Other key findings of the report include:

  • From the first nine months of 2013 (prior to the rollout of the ACA) to the first nine months of 2014 (after the ACA) there was a decline of 47 percent in hospital charity spending. 
  • During the same nine-month period, operating profits at nonprofit Oregon hospitals increased by more than 117 percent.
  • While hospitals report general dollar figures related to community benefits, there is little oversight or regulation of what constitutes “community benefit.”

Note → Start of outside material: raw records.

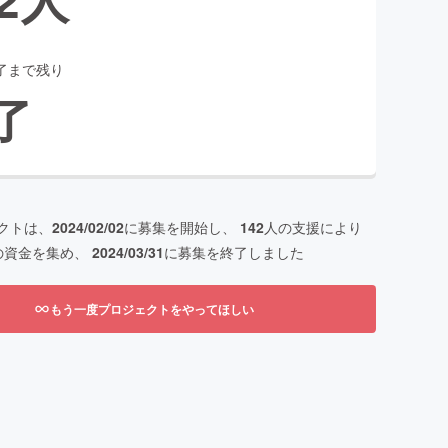
了まで残り
了
クトは、
2024/02/02
に募集を開始し、
142
人の支援により
の資金を集め、
2024/03/31
に募集を終了しました
もう一度プロジェクトをやってほしい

“Earlier this year, the Oregon Association of Hospitals and Health Systems received positive press coverage for their voluntary pledge to keep community benefit spending at or above levels from previous years – but as our analysis shows, unless we define exactly what hospitals can report as ‘community benefit,’ and how they engage Oregonians who are struggling to afford their care, this pledge is meaningless,” continued Niemi. “We need to demand a return on investment for hospital community benefit programs that is transparent, measurable, and effectively addresses critical health needs in our communities.”